Event Storage and Compaction

Events are not stored verbatim from the agent’s JSONL output. Before serialization, append_events() applies compact_event() to each event, which reduces storage size by truncating event content to match what the UI actually renders:

ToolResult Truncation

ToolTruncation Rule
ReadFirst line + last line only
BashLast 2 lines only
GrepFirst 3 lines only
GlobFile count only (individual paths discarded)
TaskFirst 5 lines only
Default (all others)First 3 lines

ToolCall Input Stripping

Tool call inputs are stripped down to their key field only. Two exceptions:

  • Edit – preserved in full, because the session pane renders diffs from the old_string and new_string fields.
  • Write – summarized rather than stored verbatim, since file contents can be arbitrarily large.

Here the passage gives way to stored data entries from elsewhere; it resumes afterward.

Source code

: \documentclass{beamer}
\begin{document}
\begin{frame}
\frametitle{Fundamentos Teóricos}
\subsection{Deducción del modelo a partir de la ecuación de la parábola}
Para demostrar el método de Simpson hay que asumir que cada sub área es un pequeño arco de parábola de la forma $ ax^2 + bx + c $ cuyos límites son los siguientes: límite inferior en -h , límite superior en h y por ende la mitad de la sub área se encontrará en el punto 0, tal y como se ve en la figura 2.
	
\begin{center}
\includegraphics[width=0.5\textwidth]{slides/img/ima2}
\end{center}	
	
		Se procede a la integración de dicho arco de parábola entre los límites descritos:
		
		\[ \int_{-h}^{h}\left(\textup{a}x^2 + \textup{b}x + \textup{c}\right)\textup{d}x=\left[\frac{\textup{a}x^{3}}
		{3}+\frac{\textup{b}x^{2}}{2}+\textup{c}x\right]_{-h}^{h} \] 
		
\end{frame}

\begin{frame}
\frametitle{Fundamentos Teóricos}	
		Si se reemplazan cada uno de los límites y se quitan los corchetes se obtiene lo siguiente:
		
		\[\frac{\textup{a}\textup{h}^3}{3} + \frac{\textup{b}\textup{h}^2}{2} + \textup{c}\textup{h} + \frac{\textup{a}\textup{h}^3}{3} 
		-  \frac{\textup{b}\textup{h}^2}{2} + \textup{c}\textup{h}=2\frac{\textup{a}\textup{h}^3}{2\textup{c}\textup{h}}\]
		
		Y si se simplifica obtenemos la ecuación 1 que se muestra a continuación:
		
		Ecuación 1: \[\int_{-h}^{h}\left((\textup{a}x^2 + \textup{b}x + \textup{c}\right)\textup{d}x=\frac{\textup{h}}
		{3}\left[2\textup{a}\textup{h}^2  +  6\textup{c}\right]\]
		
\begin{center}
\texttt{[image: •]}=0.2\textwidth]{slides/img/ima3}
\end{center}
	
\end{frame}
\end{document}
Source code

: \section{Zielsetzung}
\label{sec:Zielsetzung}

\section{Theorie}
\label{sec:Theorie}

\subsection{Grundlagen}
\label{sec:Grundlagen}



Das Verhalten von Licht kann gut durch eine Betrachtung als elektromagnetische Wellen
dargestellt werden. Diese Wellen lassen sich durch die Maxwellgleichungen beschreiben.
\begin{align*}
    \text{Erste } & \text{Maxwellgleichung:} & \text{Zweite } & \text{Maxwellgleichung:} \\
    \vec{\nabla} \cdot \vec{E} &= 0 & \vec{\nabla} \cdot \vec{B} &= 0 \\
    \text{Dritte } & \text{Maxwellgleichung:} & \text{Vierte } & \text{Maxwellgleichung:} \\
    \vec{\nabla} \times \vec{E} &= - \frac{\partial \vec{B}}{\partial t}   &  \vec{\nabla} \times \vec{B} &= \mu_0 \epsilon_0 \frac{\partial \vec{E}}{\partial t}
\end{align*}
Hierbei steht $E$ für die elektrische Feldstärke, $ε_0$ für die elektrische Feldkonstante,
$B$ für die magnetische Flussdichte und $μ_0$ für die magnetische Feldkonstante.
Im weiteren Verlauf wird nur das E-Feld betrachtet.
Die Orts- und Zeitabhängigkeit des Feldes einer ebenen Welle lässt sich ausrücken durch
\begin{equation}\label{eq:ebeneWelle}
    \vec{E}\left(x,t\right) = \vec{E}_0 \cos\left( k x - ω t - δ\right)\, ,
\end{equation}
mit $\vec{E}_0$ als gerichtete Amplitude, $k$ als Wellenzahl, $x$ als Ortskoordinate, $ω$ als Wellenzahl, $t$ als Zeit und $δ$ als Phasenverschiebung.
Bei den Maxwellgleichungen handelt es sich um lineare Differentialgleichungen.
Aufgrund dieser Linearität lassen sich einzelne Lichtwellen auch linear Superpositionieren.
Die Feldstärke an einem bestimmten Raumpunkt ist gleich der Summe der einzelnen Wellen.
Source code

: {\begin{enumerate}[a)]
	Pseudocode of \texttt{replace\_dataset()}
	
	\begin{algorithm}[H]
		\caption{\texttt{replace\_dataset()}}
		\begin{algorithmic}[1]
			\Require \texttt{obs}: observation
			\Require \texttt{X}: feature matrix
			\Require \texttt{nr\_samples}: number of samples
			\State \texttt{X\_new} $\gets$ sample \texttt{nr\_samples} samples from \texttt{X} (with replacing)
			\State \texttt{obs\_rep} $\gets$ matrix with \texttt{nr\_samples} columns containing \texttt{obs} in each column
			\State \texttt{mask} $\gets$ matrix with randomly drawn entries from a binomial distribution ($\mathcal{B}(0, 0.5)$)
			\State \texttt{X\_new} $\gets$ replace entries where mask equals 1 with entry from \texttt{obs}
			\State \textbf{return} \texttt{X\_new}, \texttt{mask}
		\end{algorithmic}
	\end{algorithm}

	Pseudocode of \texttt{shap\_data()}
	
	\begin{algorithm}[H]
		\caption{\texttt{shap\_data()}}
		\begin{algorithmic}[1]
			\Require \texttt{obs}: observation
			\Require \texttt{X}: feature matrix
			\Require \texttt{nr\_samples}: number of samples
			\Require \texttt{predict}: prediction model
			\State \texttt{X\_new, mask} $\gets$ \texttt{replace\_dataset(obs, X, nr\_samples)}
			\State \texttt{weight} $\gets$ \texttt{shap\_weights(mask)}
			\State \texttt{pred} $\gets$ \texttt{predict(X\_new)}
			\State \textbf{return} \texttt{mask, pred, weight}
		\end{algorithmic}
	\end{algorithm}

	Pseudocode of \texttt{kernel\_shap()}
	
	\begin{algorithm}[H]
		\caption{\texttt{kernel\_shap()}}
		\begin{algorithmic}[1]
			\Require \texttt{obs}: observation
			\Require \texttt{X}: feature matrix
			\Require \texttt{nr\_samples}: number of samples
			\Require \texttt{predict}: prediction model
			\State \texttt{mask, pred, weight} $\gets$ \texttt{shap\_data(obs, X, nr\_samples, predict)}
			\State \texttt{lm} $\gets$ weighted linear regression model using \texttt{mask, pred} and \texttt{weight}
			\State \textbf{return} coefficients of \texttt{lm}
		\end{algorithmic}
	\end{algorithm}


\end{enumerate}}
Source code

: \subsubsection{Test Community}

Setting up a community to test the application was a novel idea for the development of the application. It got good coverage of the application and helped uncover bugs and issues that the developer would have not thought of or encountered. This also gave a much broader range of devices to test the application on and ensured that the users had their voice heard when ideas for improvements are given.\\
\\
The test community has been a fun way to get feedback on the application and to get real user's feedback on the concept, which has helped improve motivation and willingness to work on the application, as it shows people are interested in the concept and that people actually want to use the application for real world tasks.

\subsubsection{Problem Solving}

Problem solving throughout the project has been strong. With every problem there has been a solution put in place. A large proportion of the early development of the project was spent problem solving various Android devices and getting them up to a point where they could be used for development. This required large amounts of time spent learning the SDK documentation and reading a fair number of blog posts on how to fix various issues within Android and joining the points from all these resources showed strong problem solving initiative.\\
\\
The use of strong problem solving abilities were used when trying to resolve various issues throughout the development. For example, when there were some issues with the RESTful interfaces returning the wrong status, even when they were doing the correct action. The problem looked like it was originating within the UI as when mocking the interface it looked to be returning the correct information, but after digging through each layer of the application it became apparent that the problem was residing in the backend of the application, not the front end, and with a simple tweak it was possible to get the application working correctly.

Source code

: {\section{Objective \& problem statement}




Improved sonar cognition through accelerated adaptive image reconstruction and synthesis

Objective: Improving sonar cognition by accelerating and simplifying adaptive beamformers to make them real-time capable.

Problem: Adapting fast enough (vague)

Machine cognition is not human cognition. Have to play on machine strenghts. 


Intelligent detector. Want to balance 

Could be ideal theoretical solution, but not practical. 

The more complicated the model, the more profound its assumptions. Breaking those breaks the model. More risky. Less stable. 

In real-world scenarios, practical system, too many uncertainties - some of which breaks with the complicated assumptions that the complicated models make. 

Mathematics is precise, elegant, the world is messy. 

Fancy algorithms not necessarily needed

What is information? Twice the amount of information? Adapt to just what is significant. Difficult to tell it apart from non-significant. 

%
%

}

This compaction is applied at ingestion time, not at query time. The stored events are already in their compact form.


Completion Persistence

When an agent process sends a Complete event, AZUREAL calls mark_completed(session_id, duration_ms, cost_usd) on the store. This populates the completed, duration_ms, and cost_usd columns in the sessions table.

The session list in the UI reads these fields to render completion badges:

  • Green check – session completed successfully.
  • Red X – session completed with a failure status.

Sessions that have not yet completed (or are still active) show no badge.